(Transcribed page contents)
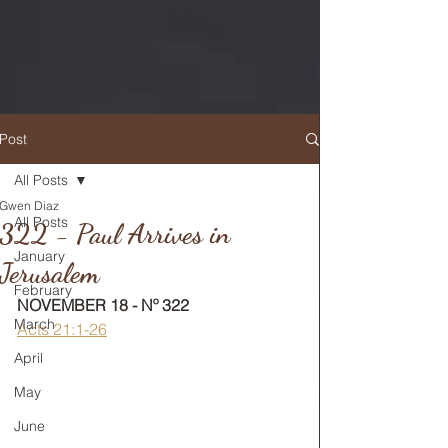
Post
All Posts
Gwen Diaz
RETURN TO MAIN FEED
All Posts
322 - Paul Arrives in
January
Jerusalem
February
NOVEMBER 18 - Nº 322
March
Acts 21:1-26
April
May
June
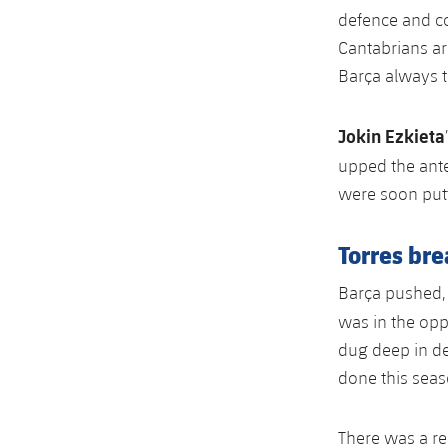
defence and c
Cantabrians ar
Barça always th
Jokin Ezkieta
upped the ante 
were soon putt
Torres br
Barça pushed, 
was in the opp
dug deep in de
done this seas
There was a re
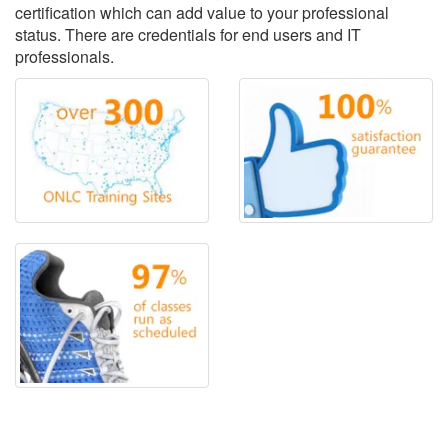
certification which can add value to your professional
status. There are credentials for end users and IT
professionals.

◆ The task
Reproduce each line of the records in which the string "There" appears.

◆ Task solution
There was a re
status. There are credentials for end users and IT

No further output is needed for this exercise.